The gradual evolution of The Broken Family Band from local heroes in Cambridge into a small cult of an indie band transcending their original fanbase was a satisfying modest success story. Much as they are now missed, there is a sense that they called it quits at exactly the right time. Their music had enjoyed a journey from country pastiches to more personal songs delivered in an indie-rock style and they ended having never made a bad record. Singing Adams is the new band fronted by former BFB singer Steven Adams (not to be confused with The Singing Adams, his endearingly low-key solo effort from 2006). It sees him selecting bandmembers from a number of other lesser-known cult indie bands. There’s Melinda Bronstein from Absentee (a band who appeared to have a near-monopoly on support slots with BFB), Michael Wood from Michaelmas and Matt Ashton from The Leaf Library. They have combined to form a tight, confident unit.
There are of course similarities with Adams’ former band. His writing still effortlessly juxtaposes acerbic wit with tender reflection. The music is still rooted in rambunctious shuffle or delicate indie jangle. Perhaps there is a bit more of the latter on Everybody Friends Now, although it deftly avoids accusations of feyness or tweeness. Adams’ songwriting is simply too sophisticated and honest for that. Given that this is supposedly the point at which Adams assumes more responsibility as a bandleader, the whole album feels wonderfully relaxed, effortless and uncontrived.
The opener Move On feels carefully placed. Whilst its title might suggest a break with the past, the music finds common ground between this project and BFB. The music has a delightful energy and a bristling shuffle, but the emphatic chorus, handclaps and horn section seem the work of a band with possibly loftier ambitions. Adams’ perspective remains wonderfully wry. On The Old Days, he’s reflecting post-decline on the glory days when ‘I used to be someone, I had a band, we had it all planned…’ It’s a characteristic moment of gleeful irony.
At the centre of Everybody Friends Now are two of the most surprising and effective songs Adams has yet written. Give It All Away builds from a deceptively minimal opening (in which Adams cheekily references Black Lips) to a rather moving lament again bolstered by horns. Red Carpet is a brilliantly melodic song backed by delicate clatter, somewhat reminiscent of the outstanding recent solo work from Kathryn Calder of New Pornographers and Immaculate Machine.
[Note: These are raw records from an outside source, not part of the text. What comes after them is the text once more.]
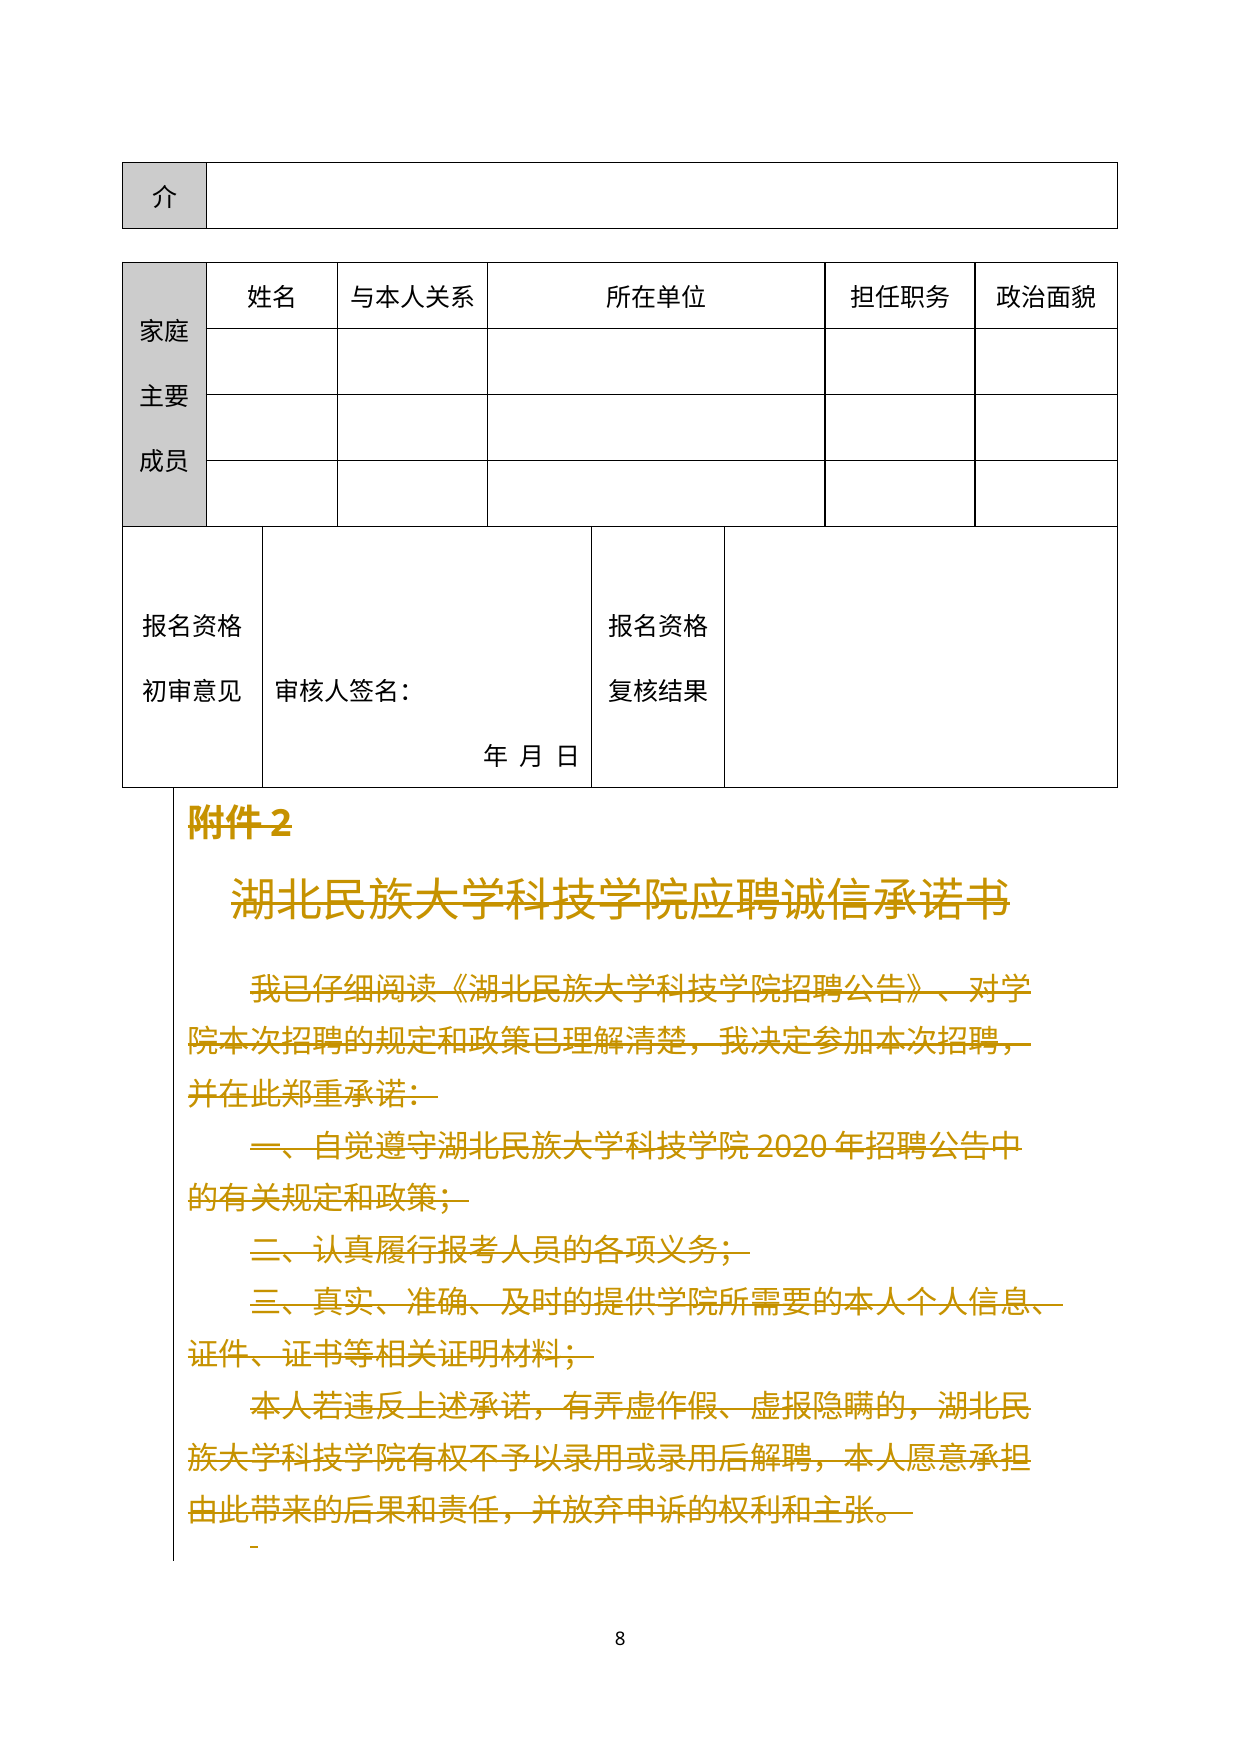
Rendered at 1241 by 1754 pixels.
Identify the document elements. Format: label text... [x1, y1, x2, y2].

table_cell [826, 395, 974, 460]
table_header 姓名 [207, 263, 337, 328]
table_cell [976, 395, 1117, 460]
table_header 本人所研究的方向及学术情况简介 [123, 163, 206, 228]
table_header 担任职务 [826, 263, 974, 328]
table_cell [488, 395, 824, 460]
table_header 所在单位 [488, 263, 824, 328]
table_header [207, 163, 1117, 228]
table_cell [725, 527, 1117, 787]
table_cell 报名资格初审意见 [123, 527, 262, 787]
table_cell [488, 329, 824, 394]
table_cell [338, 395, 487, 460]
table_cell [338, 461, 487, 526]
table_header 政治面貌 [976, 263, 1117, 328]
table_cell [826, 329, 974, 394]
table_cell [976, 329, 1117, 394]
table_cell [826, 461, 974, 526]
table_cell [207, 461, 337, 526]
table_cell [488, 461, 824, 526]
table_cell [976, 461, 1117, 526]
table_cell [338, 329, 487, 394]
table_header 与本人关系 [338, 263, 487, 328]
table_cell [207, 329, 337, 394]
table_cell [207, 395, 337, 460]
table_header 家庭主要成员 [123, 263, 206, 526]
table_cell 审核人签名： 年 月 日 [263, 527, 591, 787]
table_cell 报名资格复核结果 [592, 527, 724, 787]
This all feels like the work of a more mature songwriter. The occasional aggression that seeped through in BFB from time to time seems to have been kept on a tight leash. Even Sit and Wait, which basically amounts to a political protest song of sorts, seems somewhat benign. Recent single Bird On The Wing is gloriously sweet and empathetic. The closing Married Woman captures a woman looking at her husband with disdain and frustration, but ‘standing by my decisions’. Adams may never achieve real commercial success, but he seems comfortable, and increasingly artistically successful, exactly where he is.